Selected passage —
_ _ _ _
I don’t think any of us here need feel embarrassed about drooling over the dashing young men of the Revolution, given how Carlyle drools over the women. Théroigne, Lamballe, Roland… He goes so far over the top, it’s ridiculous, and some of it patronising as hell. (And he wants to be Thor?!!!)
And as for the rest… This is the root of so much bad historiography and most of the bloody awful fiction about the French Revolution (Dickens, Orczy & c all based their vision of the Revolution on this truly barking book).
Behind the cut, Carlyle being overwrought and over-writing… Don’t say I didn’t warn you.
Maria Teresa Luisa of Savoy-Carignan, Princesse de Lamballe:
Princess de Lamballe has lain down on bed: "Madame, you are to be removed to the Abbaye." "I do not wish to remove; I am well enough here." There is a need-be for removing. She will arrange her dress a little, then; rude voices answer, "You have not far to go." She too is led to the hell-gate; a manifest Queen's-Friend. She shivers back, at the sight of bloody sabres; but there is no return: Onwards! That fair hindhead is cleft with the axe; the neck is severed. That fair body is cut in fragments; with indignities, and obscene horrors of moustachio grands-levres, which human nature would fain find incredible,—which shall be read in the original language only. She was beautiful, she was good, she had known no happiness. Young hearts, generation after generation, will think with themselves: O worthy of worship, thou king-descended, god-descended and poor sister-woman! why was not I there; and some Sword Balmung, or Thor's Hammer in my hand? Her head is fixed on a pike; paraded under the windows of the Temple; that a still more hated, a Marie-Antoinette, may see. One Municipal, in the Temple with the Royal Prisoners at the moment, said, "Look out." Another eagerly whispered, "Do not look." The circuit of the Temple is guarded, in these hours, by a long stretched tricolor riband: terror enters, and the clangour of infinite tumult: hitherto not regicide, though that too may come.
_ _ _ _
Stated exercise —
Rewrite the passage on Carlyle's book about the French Revolution from "I don’t think" up to and including "truly barking book).", swapping "book" for "volume".

Records shown —
_ _ _ _
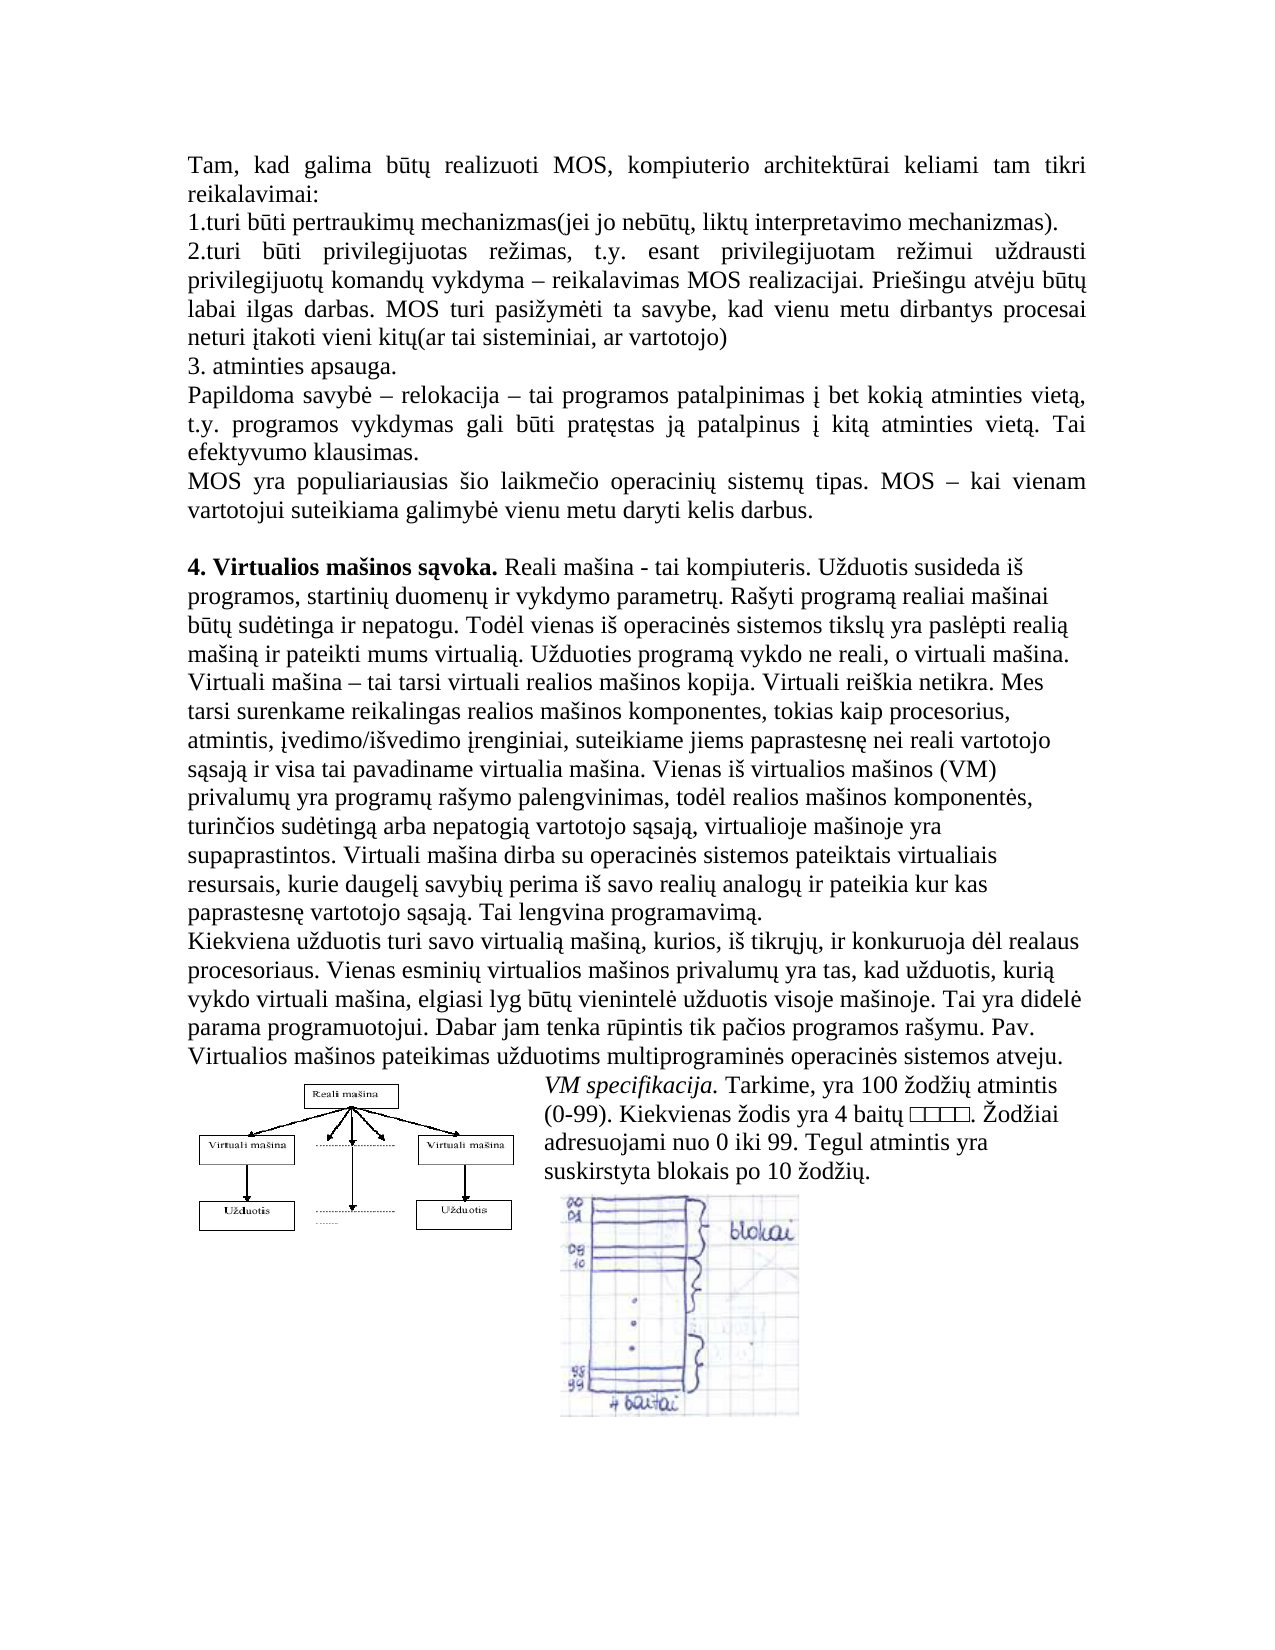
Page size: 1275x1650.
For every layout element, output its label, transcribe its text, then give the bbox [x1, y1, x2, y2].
_ _ _ _
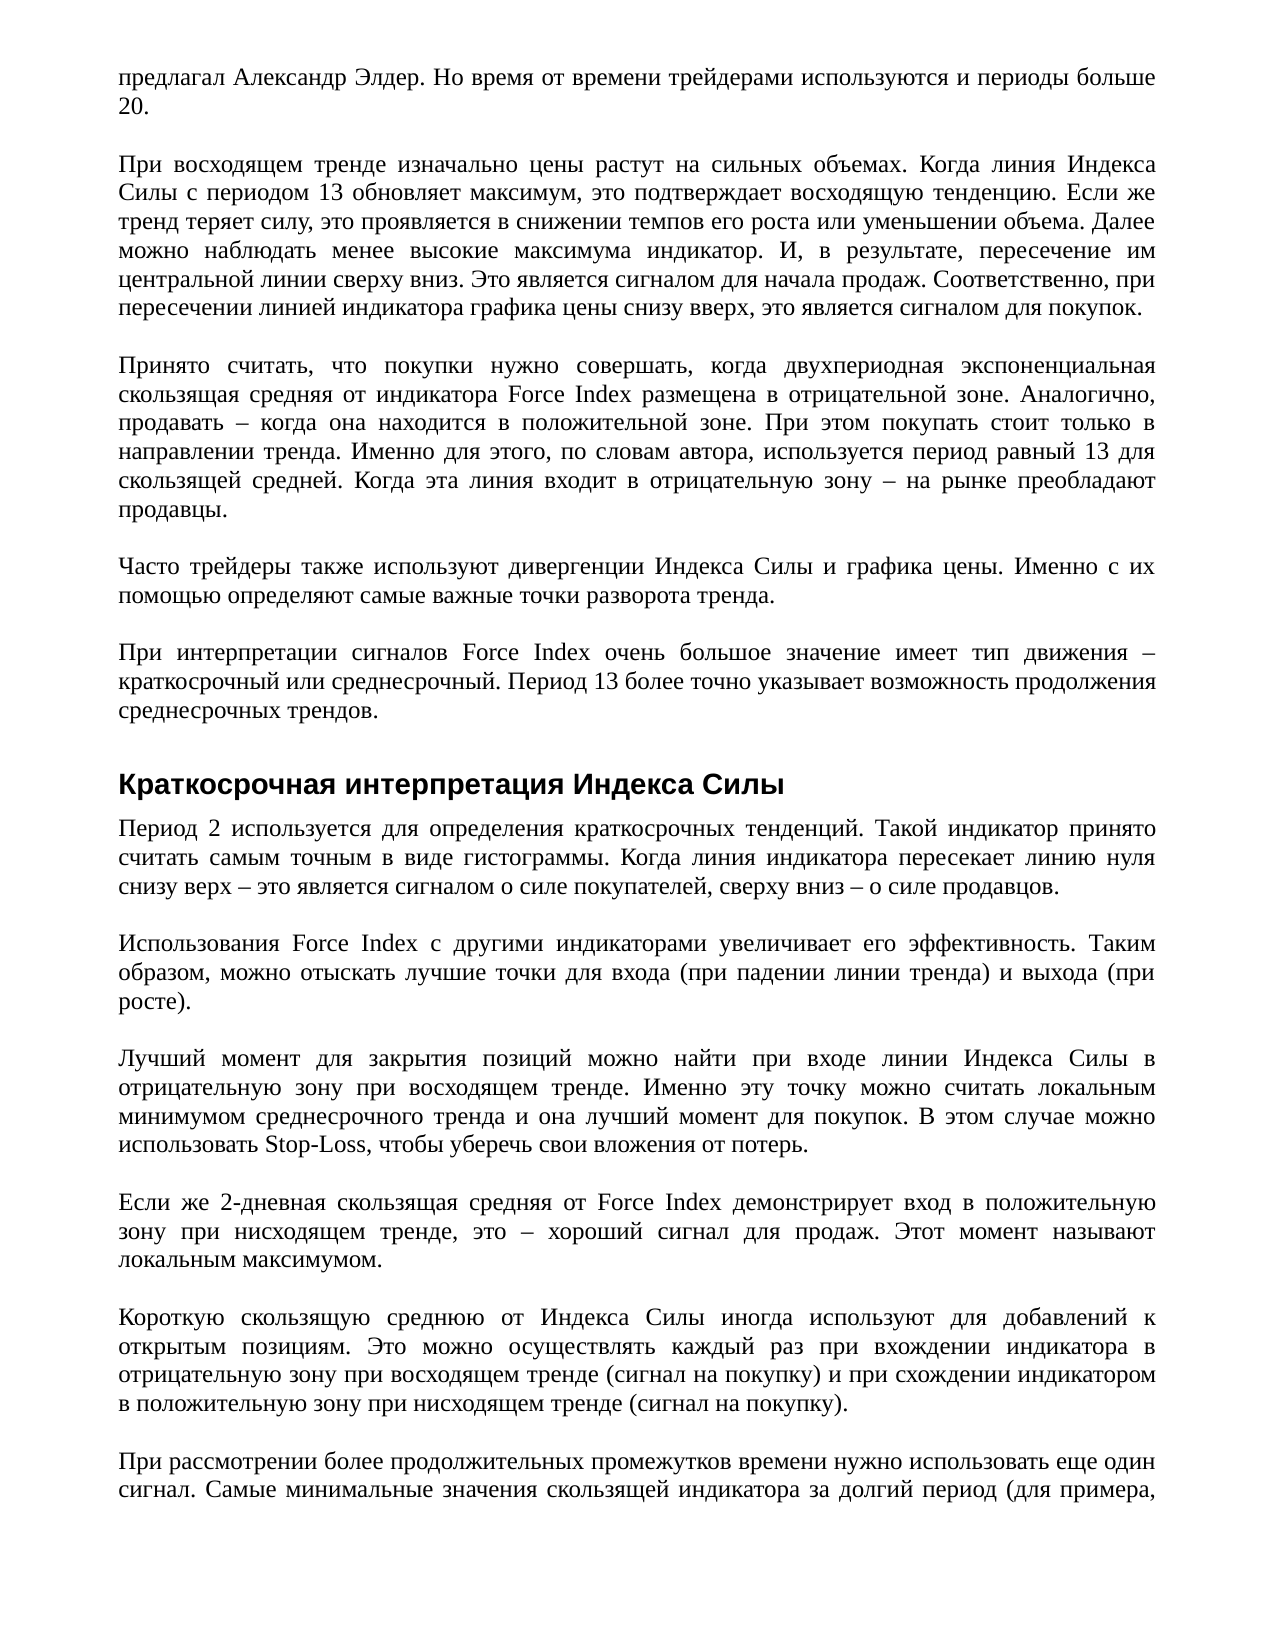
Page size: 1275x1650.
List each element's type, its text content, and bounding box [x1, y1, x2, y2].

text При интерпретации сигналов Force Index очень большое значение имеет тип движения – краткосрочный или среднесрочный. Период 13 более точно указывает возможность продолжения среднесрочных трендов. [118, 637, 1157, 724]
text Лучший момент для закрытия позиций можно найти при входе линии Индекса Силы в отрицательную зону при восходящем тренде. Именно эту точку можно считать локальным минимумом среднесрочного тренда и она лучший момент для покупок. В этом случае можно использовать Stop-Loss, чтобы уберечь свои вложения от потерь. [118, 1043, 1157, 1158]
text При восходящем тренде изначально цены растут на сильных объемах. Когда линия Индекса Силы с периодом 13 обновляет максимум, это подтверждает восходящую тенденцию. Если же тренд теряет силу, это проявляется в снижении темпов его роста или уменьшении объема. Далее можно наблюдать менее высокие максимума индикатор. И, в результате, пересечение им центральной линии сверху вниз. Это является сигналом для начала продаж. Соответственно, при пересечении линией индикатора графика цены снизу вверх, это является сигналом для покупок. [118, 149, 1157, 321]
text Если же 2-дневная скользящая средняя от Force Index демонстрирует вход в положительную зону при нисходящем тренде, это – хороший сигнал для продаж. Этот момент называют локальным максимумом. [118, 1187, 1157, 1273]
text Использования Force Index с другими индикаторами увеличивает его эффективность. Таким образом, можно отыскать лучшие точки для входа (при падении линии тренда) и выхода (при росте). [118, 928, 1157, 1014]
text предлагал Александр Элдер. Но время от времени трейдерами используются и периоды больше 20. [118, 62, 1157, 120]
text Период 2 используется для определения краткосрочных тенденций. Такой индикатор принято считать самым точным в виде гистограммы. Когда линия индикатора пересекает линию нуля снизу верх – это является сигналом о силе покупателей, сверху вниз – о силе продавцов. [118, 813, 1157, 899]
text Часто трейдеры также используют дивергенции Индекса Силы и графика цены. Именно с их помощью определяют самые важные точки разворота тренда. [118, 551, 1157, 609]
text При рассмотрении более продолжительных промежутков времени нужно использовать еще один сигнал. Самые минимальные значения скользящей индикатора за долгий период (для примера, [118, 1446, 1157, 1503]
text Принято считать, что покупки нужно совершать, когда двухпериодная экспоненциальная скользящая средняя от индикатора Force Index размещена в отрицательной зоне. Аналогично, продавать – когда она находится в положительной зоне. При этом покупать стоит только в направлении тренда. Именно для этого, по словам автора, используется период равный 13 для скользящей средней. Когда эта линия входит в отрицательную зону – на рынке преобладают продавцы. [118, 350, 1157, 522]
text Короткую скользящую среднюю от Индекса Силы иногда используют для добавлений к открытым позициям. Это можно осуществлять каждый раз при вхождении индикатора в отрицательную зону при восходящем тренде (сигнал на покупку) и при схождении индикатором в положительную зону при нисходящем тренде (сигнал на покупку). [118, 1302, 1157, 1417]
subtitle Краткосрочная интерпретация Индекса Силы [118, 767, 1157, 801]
_ _ _ _
Result below —
I don’t think any of us here need feel embarrassed about drooling over the dashing young men of the Revolution, given how Carlyle drools over the women. Théroigne, Lamballe, Roland… He goes so far over the top, it’s ridiculous, and some of it patronising as hell. (And he wants to be Thor?!!!)
And as for the rest… This is the root of so much bad historiography and most of the bloody awful fiction about the French Revolution (Dickens, Orczy & c all based their vision of the Revolution on this truly barking volume).